Due to a hard lesson on the practical limitations of RAID arrays on my gaming rig, I found myself with an unexpected block of free time. As I worked to shore things up, my thoughts eventually turned toward Batman: Arkham Asylum, and how I might improve my gaming experience by adding a little PhysX to my ATI system. It was too much to buy into a full-fledged NVIDIA GPU, but I’d heard of recent additions to the PhysX-compatible GeForce 9000 series–the 9400 GT and 9500 GT–both of which are available in PCI flavor.
“PCI,” I thought to myself, “that sounds perfect! I could use it alongside my CrossFireX configuration!” I decided to do some research on the idea, and the consensus offered by Google was that the PCI bus does not offer enough bandwidth to make hardware-accelerated PhysX viable.
I was disappointed, but it turned my thoughts towards PCI in general. Why is this antiquated standard still so common in modern PC parts?
What is PCI?
PCI, short for Peripheral Component Interconnect, hit the mainstream in late 1994. It made its major debut in second-generation Pentium-class systems, but was soon adopted into the not-quite-dead-yet 486 market as well (my dad actually has a 486 with PCI slots). In simple terms, we’re talking about a standard that became common fifteen years ago. Relative to the pace of technology, that’s ancient.
On technical specifications, PCI is simple: Consumer-grade PCI slots operate on a 32-bit bus which run at 33.33MHz. This gives the PCI bus a maximum transfer rate of 133 megabytes per second, but that’s shared between every PCI device in the computer.
PCI Express
PCI Express 1.0 was introduced by Intel in 2004 to address the growing need for bandwidth that PCI was too old and too slow to provide. PCI Express operates by creating “lanes” between the installed device and the controller. Each lane represents a full-duplex data connection, and at the time of launch, each of these lanes carried 250 megabytes per second. This means that a single x1 PCI Express slot offers nearly double the bandwidth of the entire PCI bus, and it isn’t even shared amongst other devices.
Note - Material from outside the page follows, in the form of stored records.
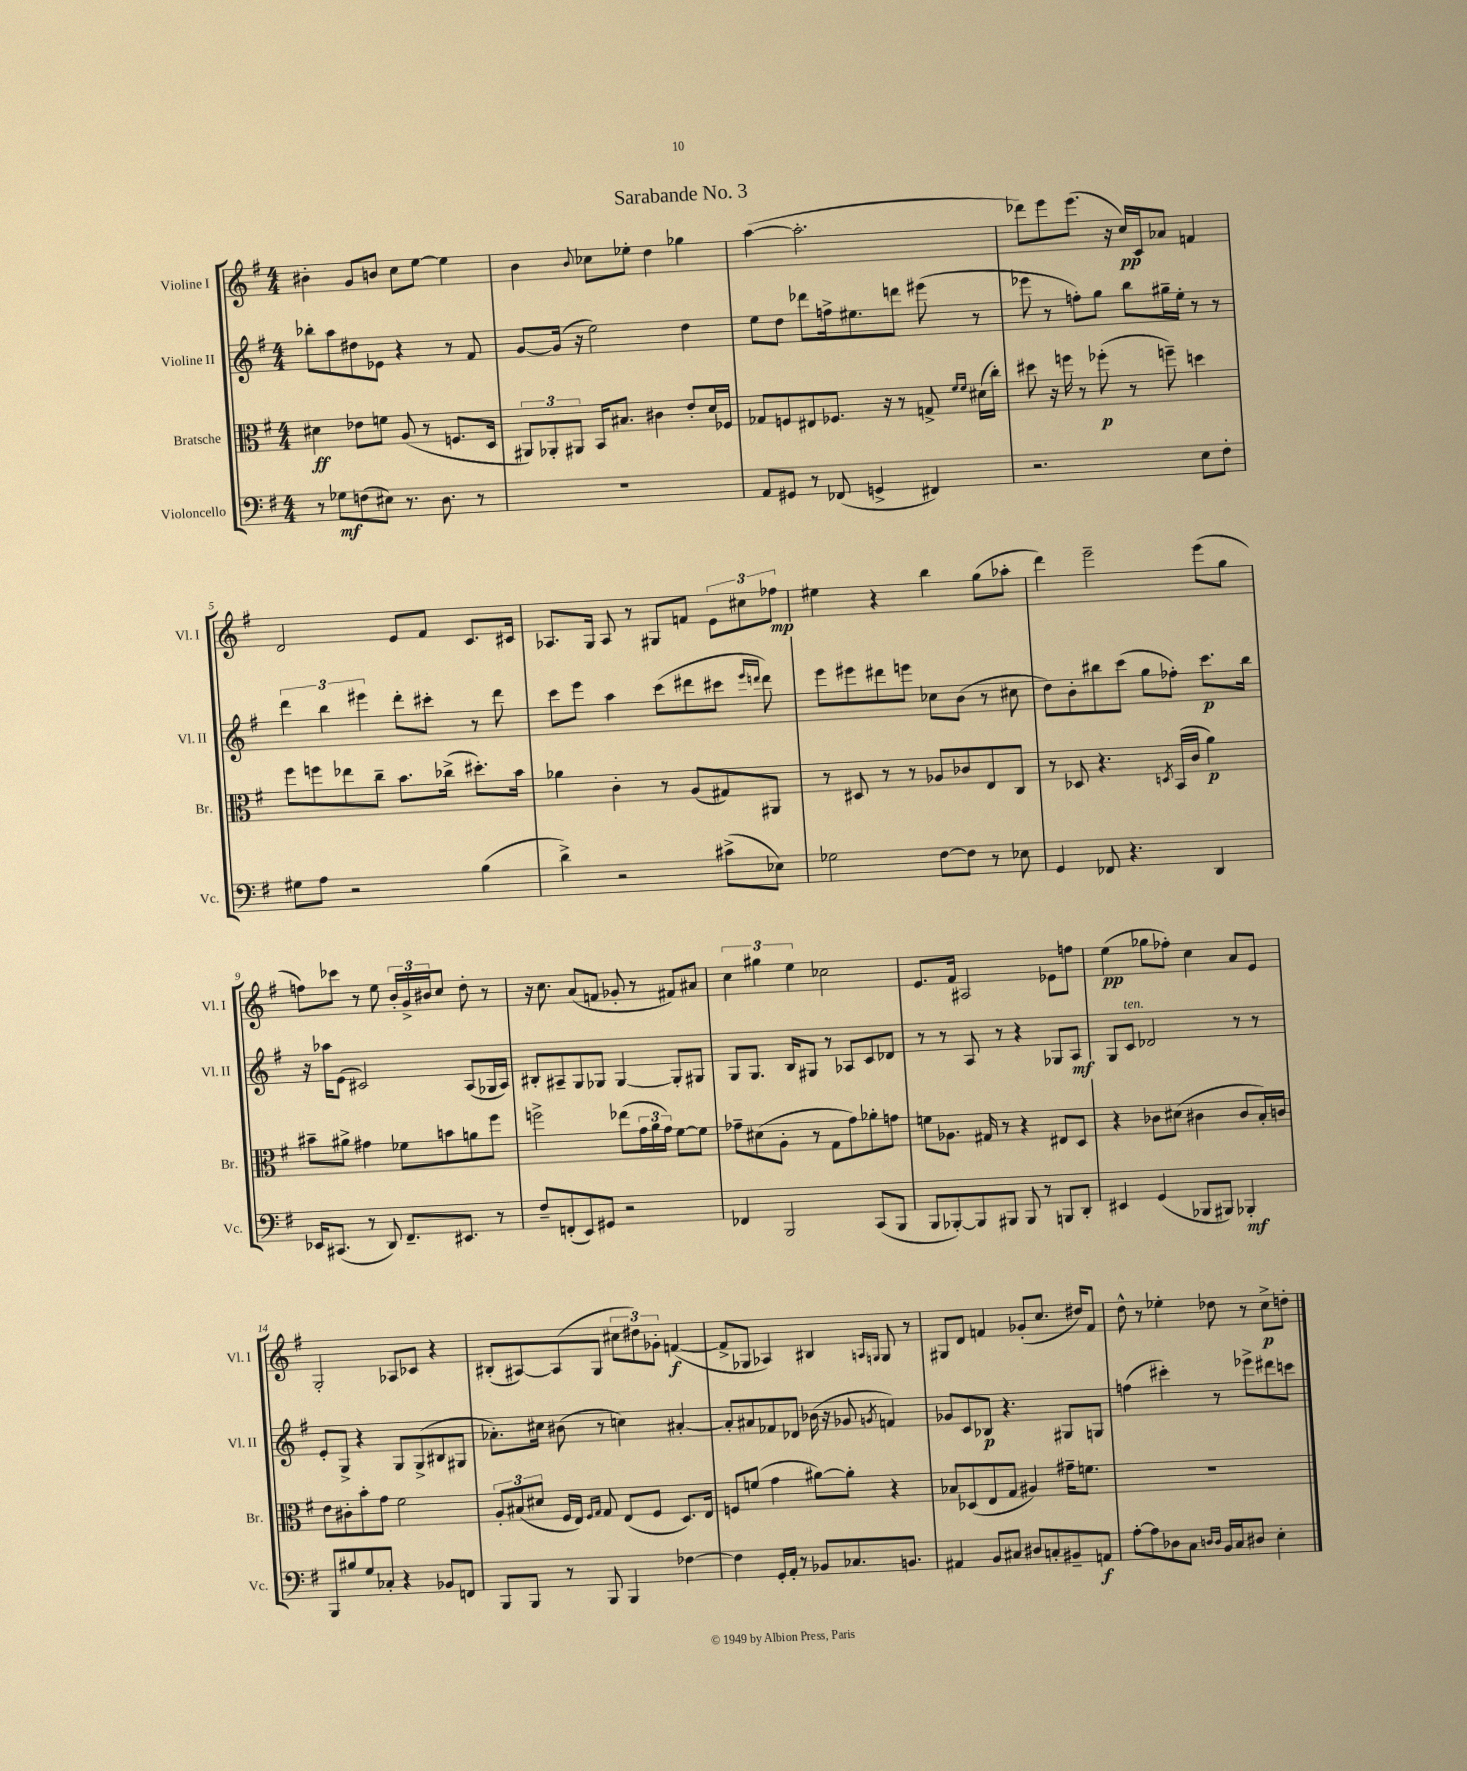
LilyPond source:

\header { title = "Sarabande No. 3" }
<<
\new StaffGroup <<
\new Staff = "s0" \with { instrumentName = "Violine I" shortInstrumentName = "Vl. I" } {
    \clef treble \key g \major \numericTimeSignature \time 4/4
    bis'4-. g'8 b'8 c''8 e''8~ e''4 |
    b'4 \appoggiatura { b'8 } ces''8 ees''8-. d''4 ges''4 |
    a''4~( a''2.-. |
    des'''8) e'''8 e'''8.( r16 c''16\pp) c'16 aes'8 f'4 |
    d'2 e'8 fis'8 c'8. cis'16 |
    aes8. g16 aes8 r8 gis8 f'8 \tuplet 3/2 { e'8 cis''8 fes''8\mp } |
    eis''4 r4 b''4 g''8( aes''8-. |
    d'''4) e'''2-- e'''8( g''8 |
    f''8) ces'''8 r8 e''8 \tuplet 3/2 { b'16-. g'16-> bis'16 } c''8 d''8-. r8 |
    r16 c''8. a'8( f'8 ges'8-. r8 fis'8) ais'8 |
    \tuplet 3/2 { c''4 gis''4 e''4 } ces''2 |
    e'8. fis'16 ais2 ees'8 f''8 |
    e''4\pp( ges''8 fes''8-.) c''4 a'8 e'8 |
    g2-. aes8 ces'8 r4 |
    bis8-.( ais8~) ais8( g8 \tuplet 3/2 { cis''8 dis''8) ges'8-. } f'4~\f( |
    f'8-> ges8 aes4) bis4 \grace { a16 g16 } g8 r8 |
    gis8 d'8 f'4 ges'8-.( c''8. dis''16) f'8 |
    d''8-^ r8 ees''4-. des''8 r8 c''8->\p d''8-. \bar "|." |
}
\new Staff = "s1" \with { instrumentName = "Violine II" shortInstrumentName = "Vl. II" } {
    \clef treble \key g \major \numericTimeSignature \time 4/4
    bes''8-. a''8 dis''8 ees'8 r4 r8 fis'8 |
    g'8~ g'16( r16 e''2) d''4 |
    e''8 d''8 des'''8 f''16-> eis''8. d'''8 eis'''8( r8 |
    ees'''8 r8 f''8-.) g''8 b''8 gis''16-- e''16-. r8 r8 |
    \tuplet 3/2 { d'''4 b''4 eis'''4 } d'''8-. cis'''8-. r8 d'''8 |
    c'''8 e'''8 a''4 c'''8( dis'''8 cis'''8 \grace { e'''16 d'''16 } d'''8) |
    e'''8 eis'''8 dis'''8 e'''8 ces''8 b'8( r8 cis''8 |
    d''8) b'8-. bis''8 c'''8( g''8 fes''8-.) c'''8.\p bis''16 |
    r16 aes''16 e'8( cis'2) a8( ges16 a16) |
    bis8-. ais8-- g8 ges8 ges4~ ges8-. gis8 |
    g8 g8. b16 gis8 r8 aes8 c'8 des'8 |
    r8 r8 a8 r8 r4 ges8 a8\mf |
    g8 c'8^\markup { \italic "ten." } des'2 r8 r8 |
    e'8-. g8-> r4 g8 g8->( bis8 gis8 |
    aes'8.-.) cis''16 bis'8( r8 c''4) ais'4~-. |
    ais'8-. ais'8 fes'8 des'8 bes'16( r16 ges'8 \acciaccatura { g'8 } f'4) |
    ges'8 c'8 bes8\p r4. gis8 g8 |
    f''4( cis'''4-.) r8 ees'''8-> dis'''8 c'''8 \bar "|." |
}
\new Staff = "s2" \with { instrumentName = "Bratsche" shortInstrumentName = "Br." } {
    \clef alto \key g \major \numericTimeSignature \time 4/4
    dis'4\ff ees'8 f'8 a8( r8 f8. d16 |
    \tuplet 3/2 { ais,8) aes,8-. ais,8 } b,16 bis8. cis'4 e'8-. d'16 fes16 |
    ges8 f8 eis8 fes8. r16 r8 g8-> \grace { fis'16 fis'16 } dis'16( c''16-.) |
    dis''8 r16 f''16 r8 fes''8-.\p( r8 f''8--) d''4 |
    fis''8 f''8 ees''8 c''8-- b'8. ces''16->( dis''8.-.) b'16 |
    aes'4 c'4-. r8 a8( gis8) ais,8 |
    r8 dis8 r8 r8 aes8 ces'8 e8 c8 |
    r8 des8 r4. \acciaccatura { d8 } b,16( c'16 a'4\p) |
    bis'8-- ais'8-> gis'4 fes'8 b'8 a'8 fis''8 |
    f''2-> ees''8( \tuplet 3/2 { g'16 a'16 g'16) } fis'8~ fis'8 |
    ges'8-- dis'8( a8-. r8 g8 ges'8) aes'8-. g'8 |
    f'8 aes8. gis16 r8 r4 eis8 d8 |
    r4 ces'8 dis'8( cis'4 cis'8 b16-.) c'16 |
    e'8 cis'8-. b'8-. g'8 fis'2 |
    \tuplet 3/2 { a8-. bis8( dis'8 } fis16 e16) \grace { fis16 g16 } g8 e8( fis8 d8.) e16 |
    f8 f'8( g'4 ais'8~) ais'8-. r4 |
    bes8 des8( e8 g8 ais4) gis'16-- f'8. |
    R1 \bar "|." |
}
\new Staff = "s3" \with { instrumentName = "Violoncello" shortInstrumentName = "Vc." } {
    \clef bass \key g \major \numericTimeSignature \time 4/4
    r8 ges8\mf f8( eis8) r8. d8. r8 |
    R1 |
    a,8 gis,8 r8 fes,8( g,4-> fis,4) |
    r2. e8 fis8-. |
    gis8 a8 r2 b4( |
    d'4->) r2 cis'8->( ees8) |
    ges2 fis8~ fis8 r8 ees8 |
    g,4 fes,8 r4. d,4 |
    ees,16 cis,8.( r8 d,8) fis,8.-- eis,8. r8 |
    fis8-- f,8-.( e,8) gis,8 r2 |
    fes,4 b,,2 c,8( b,,8 |
    b,,8 bes,,8~-.) bes,,8 bis,,8 bis,,8 r8 b,,8 d,8-. |
    eis,4 g,4( bes,,8 bis,,8) bes,,4-.\mf |
    b,,8 bis8 g8 ces8-. r4 bes,8 f,8 |
    b,,8 b,,8 r8 b,,8 b,,4 fes4~ |
    fes4 g,16-. a,16-. r8 bes,8 ces8. b,8. |
    ais,4 b,8 cis8 dis8 c8-. bis,8-- a,8\f |
    a8~-. a8 des8 c8 \grace { d16 d16 } b,16 c16 dis8 e4-. \bar "|." |
}
>>
>>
PCI Express was also designed to be highly scalable, offering slots configured with one lane (x1, 250MB/s), four lanes (x4, 1000MB/s), eight lanes (x8, 2000MB/s), and 16 lanes (x16, 4000MB/s). On top of that, the spec was updated to v2.0 in 2007 to offer double those figures. Essentially, this means that any computer purchased in 2007 or later has nearly four times PCI’s bandwidth in every single PCI express lane.
Assuming you have a relatively high-quality enthusiast motherboard that offers a pair of x1 and x16 slots, that means the peak bandwidth of your PCI Express bus is 17,000 megabytes per second. That is nearly 128 times the entire bandwidth of the PCI bus. That begs the question: Why would you even want to use PCI in a modern computer? It’s old, it’s slow, it’s ugly, and PCI Express is far and away the superior option.
I took a stroll through Newegg, and I could not find a single consumer motherboard that does not have PCI slots—not even the high performance boards are pure PCI Express. Frankly, I find it very dismaying that even $300 motherboard using the latest available chipsets are still anchored to a technology that’s more than 15 years old.
Why is PCI still here?
I’ve taken to considering why motherboard vendors have a continued interest in providing antiquated PCI slots, and I’ve reached this conclusion: Modern motherboards still have PCI slots because manufacturers simply have not demonstrated any effort to dump the old technology.
Industry standards are implemented on need and economy. Firewire met a need, but Apple held onto the standard too tightly, and the standard proved too costly to broadly implement. RDRAM had an incredibly high proposed bandwidth for its time, but it flopped because the manufacturing process made it too expensive. PCI express, on the other hand, is cheap and abundant. Therefore, we can only conclude that the adoption of PCI Express is being held back by add-in board vendors which have not been forced to seriously consider switching their PCI products over to PCI Express. That will not happen until motherboard manufacturers, in turn, start dumping PCI slots on their highest-end boards to set the tone.
I’d really like to see PCI Express take finally take hold of the mainstream but, to me, it looks like the final nudge that will fully seat PCI Express into its rightful throne has to come from the removal of that aging old bastard, PCI.